Much of the film’s runtime is taken up with the very elaborate, at times a tad verbose, debates between reason and unreason, faith and science and homogeneity and individual rights. Potentially, these scenes could have been a drag, but the presence of two of India’s finest dramatic actors – Naseeruddin Shah and (the late) Soumitra Chatterjee – has pulled off a near miracle. The courtroom remains a riveting spectacle. Actors playing the minor parts  do their job competently. As the somewhat loudmouthed journalist, Kaushik Sen stands out from most of the rest. The camera  is handled well, the eerie night-scenes adding the right touch of tension. The editing is adequate to the story’s needs, as are the English subtitles of this multilingual film. The background score, though, could have been improved: it jars at times. Overall, this is outstanding cinema.
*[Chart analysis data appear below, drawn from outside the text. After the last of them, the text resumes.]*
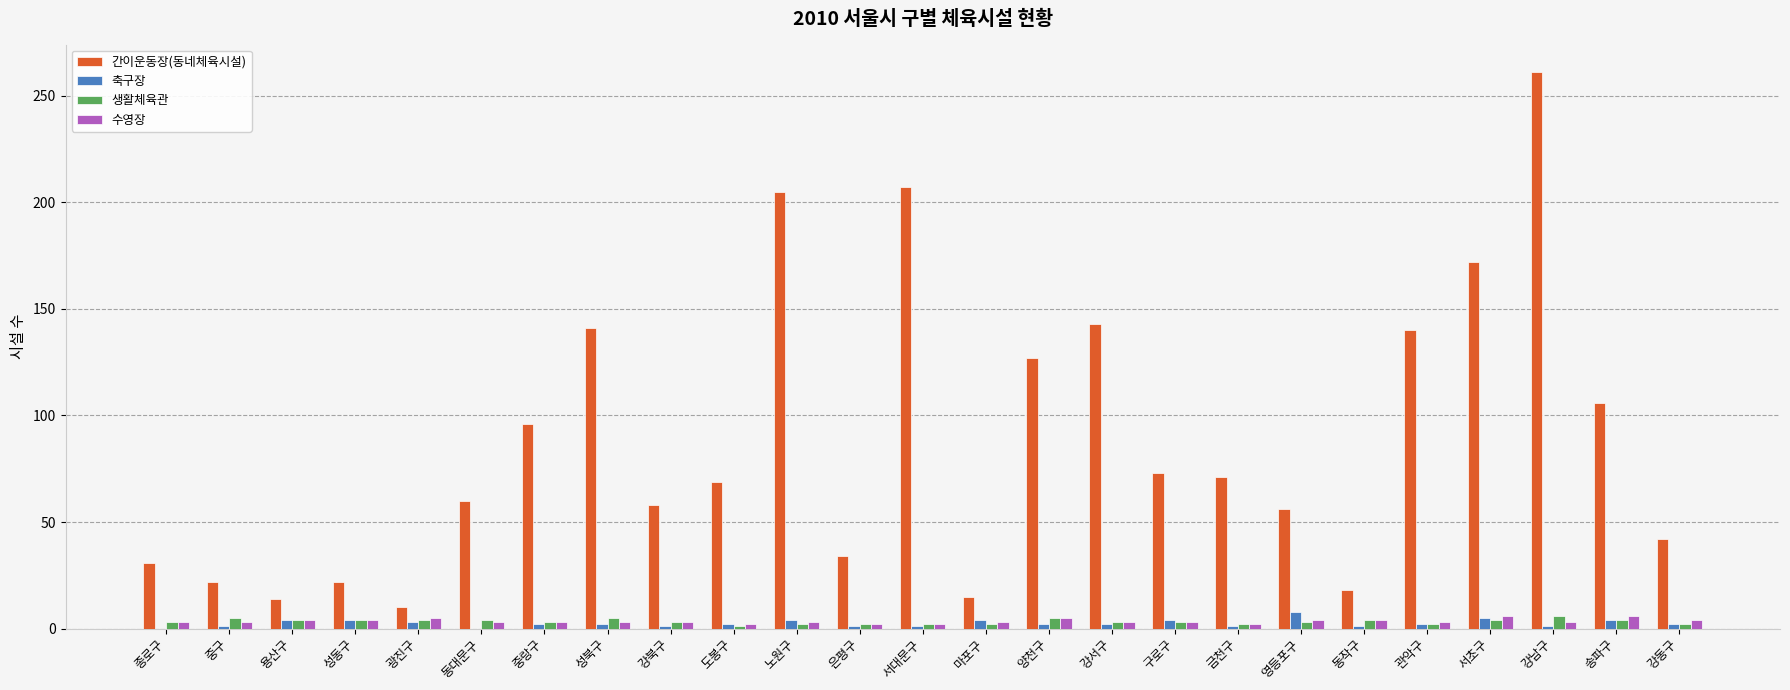

True or false: 간이운동장(동네체육시설) has a value of 141 at 성북구.

True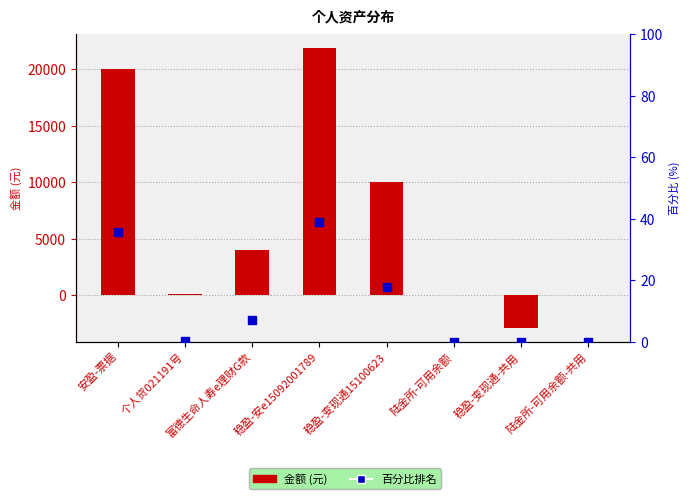

Which series reaches the maximum Y coordinate?

金额 (元)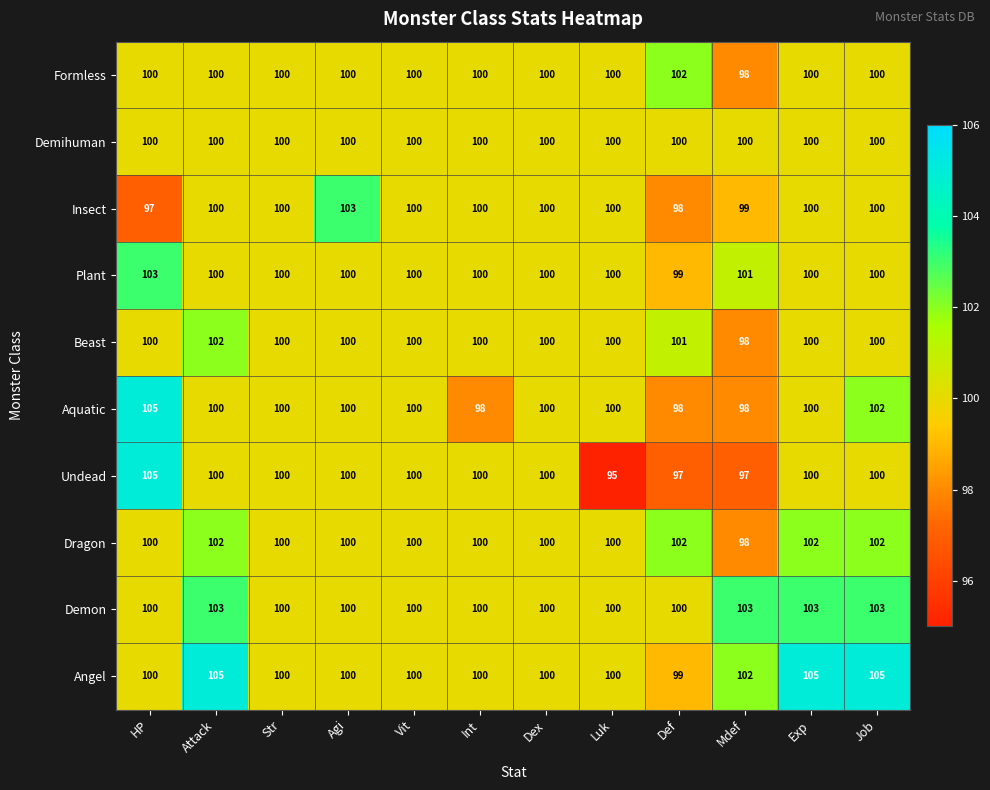

Which series has the widest spread of values?

Undead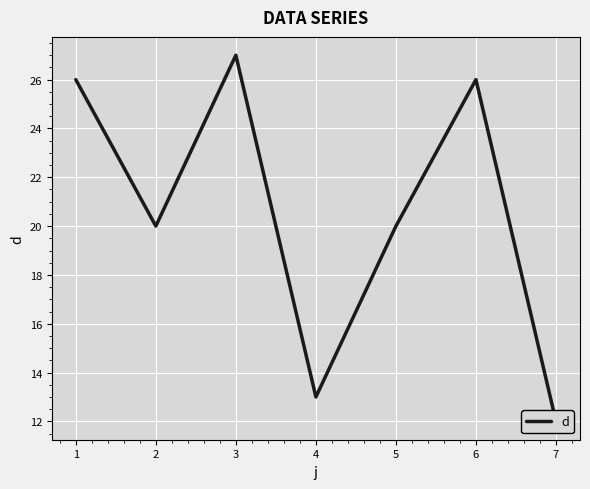

True or false: there are more than 1 points higher than both neighbors.

True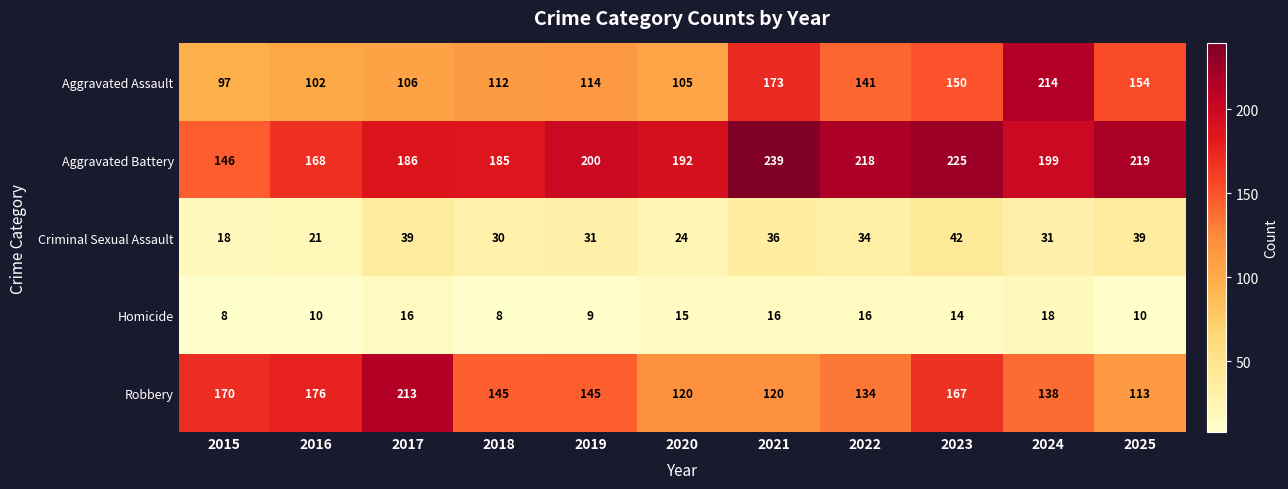

At how many categories does at least one series exceed 98?

11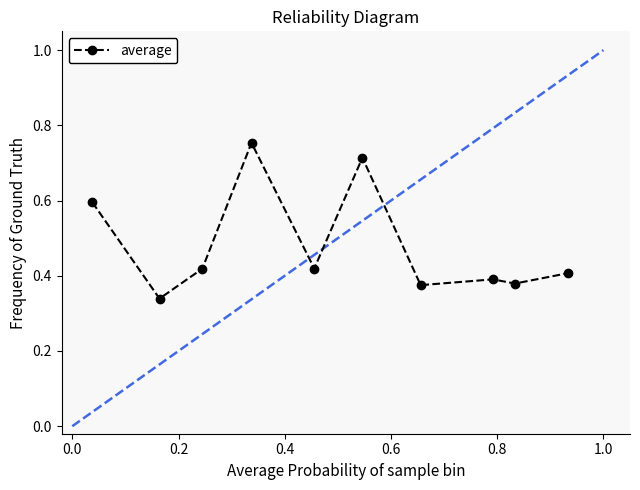

What is the sum of all values?

4.8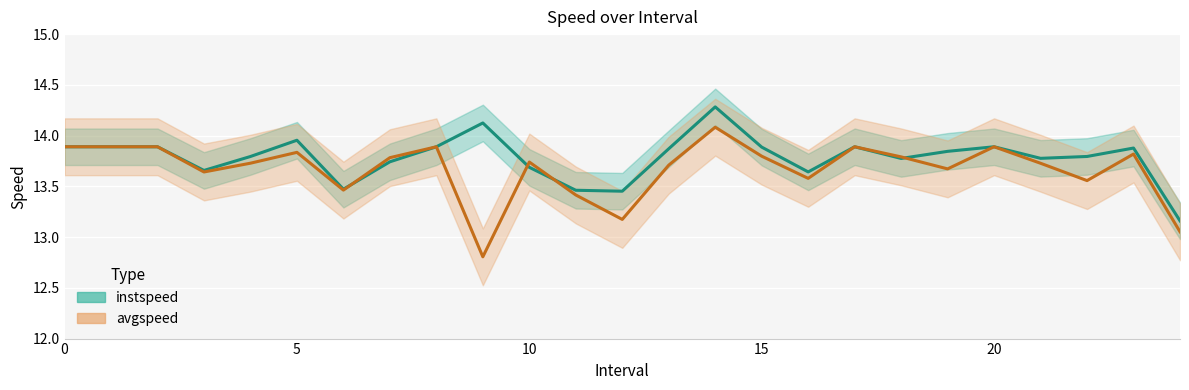

After their last crossing, which series has the higher values: avgspeed or instspeed?

instspeed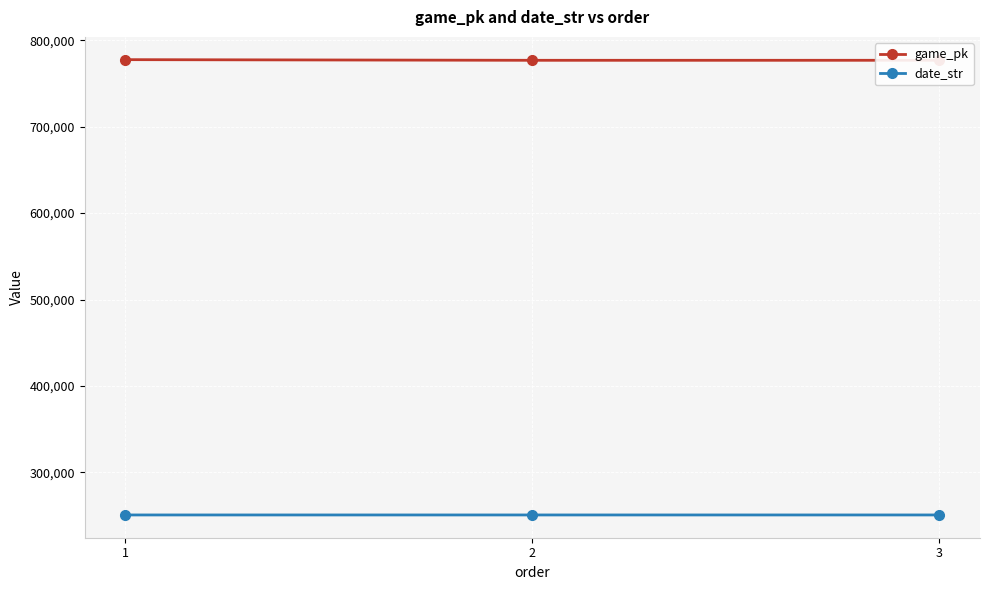

What is the difference between the highest and lowest values at 2?

525892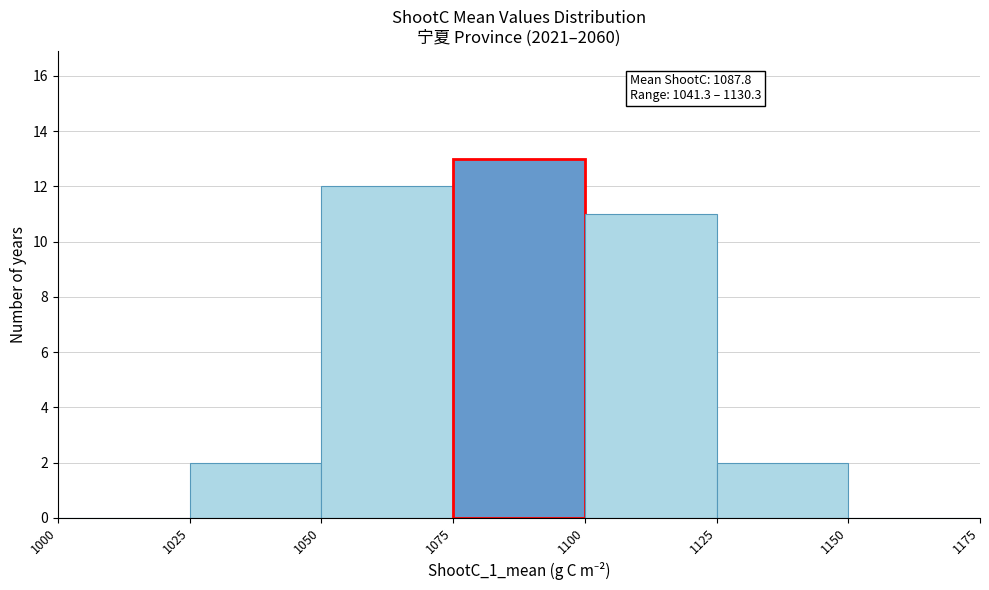

Which range on the x-axis has the tallest bar?

1075 to 1100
Where Mitra goes wrong is the abruptness with which the judge drops all charges against Baske. That is counter-intuitive. Also, by injecting a rather false note of buoyancy, it weakens the film’s otherwise unambiguous messaging. Hillolganj is obviously India’s surrogate, and a wishy-washy ending leaves us a little uncertain about what Mitra was getting at.

Unless that sequence is the censor’s gift to an otherwise combative political film. But even if it is, the censors here have done a shoddy job of their primary mission – which typically is pleasing their political masters. Which regime loves to find its censors nodding over their duties?